Türkiye’de 11 Mart’ta açıklanan ilk korona virüsü vakasından sonra sağlık çalışanları sonu belirsiz bir mücadelenin en ön safında buldu kendini. Gece gündüz demeden virüsle mücadelede eden sağlık çalışanları gencinden yaşlısına herkesin takdirini kazanmaya devam ediyor. Onlar sahada hastalara kol kanat gererken bizler de her gün saat 21:00’de yaptığımız alkışlarla onlara destek oluyor ve motivasyonlarını artırmaya çalışıyoruz. Ancak alkıştan fazlasına ihtiyaç duyduklarını her fırsatta dile getiren sağlıkçılar pek çok zorlukla mücadele ediyor. Neler yaşadıklarını kendilerine sorduk.
“BULAŞTIRMAKTAN KORKUYORUZ”
Hemşireler Derneği üyesi Emre Karataş, bu sürece dair şunları söylüyor: “Hemşirelik, özünü insan sevgisinden alan, mesleki bilgi ve beceri donanımı gerektiren profesyonel bir meslek. İnsanı sevmeyen, ona dokunmaktan imtina eden ve mesleğin gerektirdiği donanımların geliştirilmesine karşı kapalı bir bireyseniz bu mesleği layıkıyla yapmanız kesinlikle mümkün değil. Hemşirelerin bugünlerde en büyük endişesi hastane ortamından taşıyabilecekleri virüsün sevdiklerine, ailelerine bulaşma ihtimali. Bu sebepten toplumdan izole edilmiş konaklama alanlarının kurulması şart oldu. Giderilmesi gereken bir diğer endişe; artan vaka sayılarından dolayı kullanılan malzemelere ilişkin gelecek günlerde sıkıntı yaşanması ihtimali. Hastalarla yakın temasta bulunan ve sürekli ellerini yıkamak zorunda kalan personel, çok fazla dezenfektan ürün kullandığı için cilt hastalığıyla karşılaşmakta ve ellerinde yaralar oluşmakta. Birçoğu gece vardiyalarına kalarak evlerine gidemiyor. Ayrıca maske kullanmaktan insanların yüzünde derin izler oluşmaya başladı.”

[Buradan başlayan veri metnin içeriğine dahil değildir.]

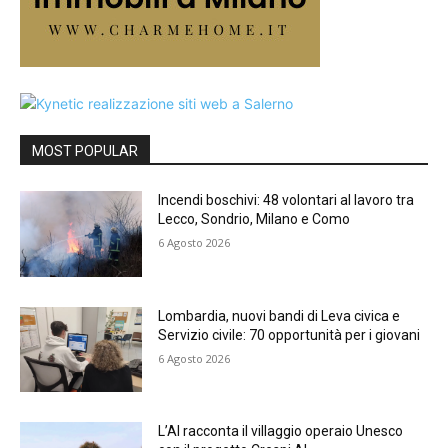
MOST POPULAR
Incendi boschivi: 48 volontari al lavoro tra
Lecco, Sondrio, Milano e Como
6 Agosto 2026
Lombardia, nuovi bandi di Leva civica e
Servizio civile: 70 opportunità per i giovani
6 Agosto 2026
L’AI racconta il villaggio operaio Unesco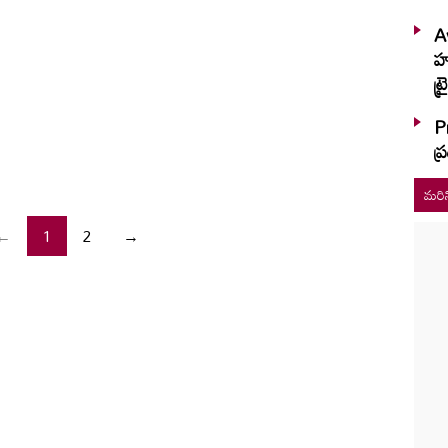
A
హష్మీ.. ఆక
ట్
P
ప
మరిన
←
1
2
→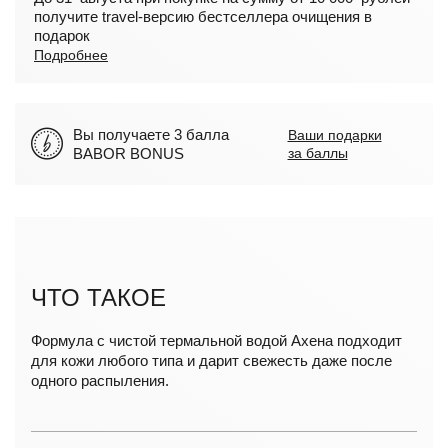
получите travel-версию бестселлера очищения в
подарок
Подробнее
Вы получаете 3 балла
Ваши подарки
BABOR BONUS
за баллы
ЧТО ТАКОЕ
Формула с чистой термальной водой Ахена подходит
для кожи любого типа и дарит свежесть даже после
одного распыления.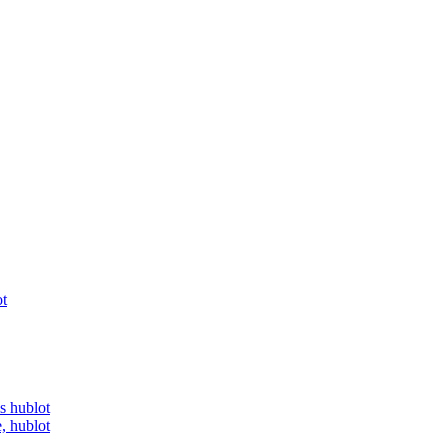
ot
is hublot
, hublot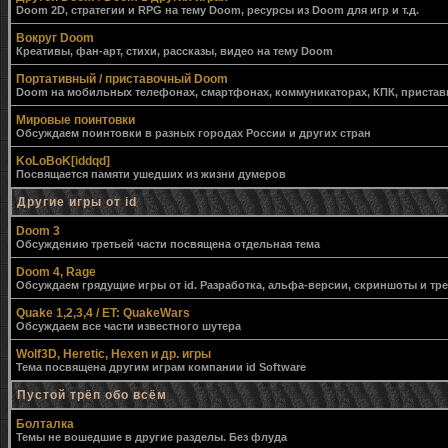
Doom 2D, стратегии и RPG на тему Doom, ресурсы из Doom для игр и т.д.
Вокруг Doom
Креативы, фан-арт, стихи, рассказы, видео на тему Doom
Портативный / приставочный Doom
Doom на мобильных телефонах, смартфонах, коммуникаторах, КПК, приставк
Мировые поинтовки
Обсуждаем поинтовки в разных городах России и других стран
KoLoBoK[iddqd]
Посвящается памяти ушедших из жизни думеров
Другие игры от id
Doom 3
Обсуждению третьей части посвящена отдельная тема
Doom 4, Rage
Обсуждаем грядущие игры от id. Разработка, альфа-версии, скриншоты и тр
Quake 1,2,3,4 / ET: QuakeWars
Обсуждаем все части известного шутера
Wolf3D, Heretic, Hexen и др. игры
Тема посвящена другим играм компании id Software
Пустой трёп обо всём
Болталка
Темы не вошедшие в другие разделы. Без флуда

“EKİPMANLARI TEMKİNLİ KULLANIYORUZ”
Ameliyathanede anestezi teknisyeni olarak görev yapan Elif Köseoğlu ise yaşadıklarını şöyle anlatıyor: “Artık elektif (seçici) vaka alamıyoruz ama acil gerekli vakalar gelmeye devam ediyor. Her gelen hastada ayrı bir tedirginlik duyuyoruz. Acaba korona var mıdır, acaba bana da bulaşır mı soruları psikolojimizi etkilemeye başladı. En kötüsü de hastaneden çıktığımda evime gidiyorum, aileme bulaştırırsam diye sürekli düşünmek zor. Temastan kaçınmaya çalışıyoruz ama bu çok zor. O yüzden kişisel ekipmanlarımızı kullanıyoruz. Şu an ülke genelinde bir maske ve eldiven sıkıntısı var. Bu sebepten ekipmanları temkinli kullanmaya çalışıyoruz ama her ekipmanın bir kullanma süresi var.”
“DEFALARCA ELİMİ YIKIYORUM”
Arkadaşlarıyla bile temastan kaçındıklarını söyleyen Elif Köseoğlu “Hastalar uyanırken kendilerinde olmuyorlar. Kendinizi ne kadar geri çekmeye çalışırsanız çalışın illaki bilinçsizce yüzümüze öksürebiliyorlar. Bunun için de uyandırırken gözlük ya da şeffaf yüzü çevreleyen siperlerden kullanıyoruz. Artık iş içerisinde bile arkadaşlarla temastan kaçınıyoruz. Günde kaç kere elimi yıkıyorum sayamıyorum, eğer yıkayamadığım acil bir durum varsa ilk işim dezenfektana sarılmak oluyor.” diyor.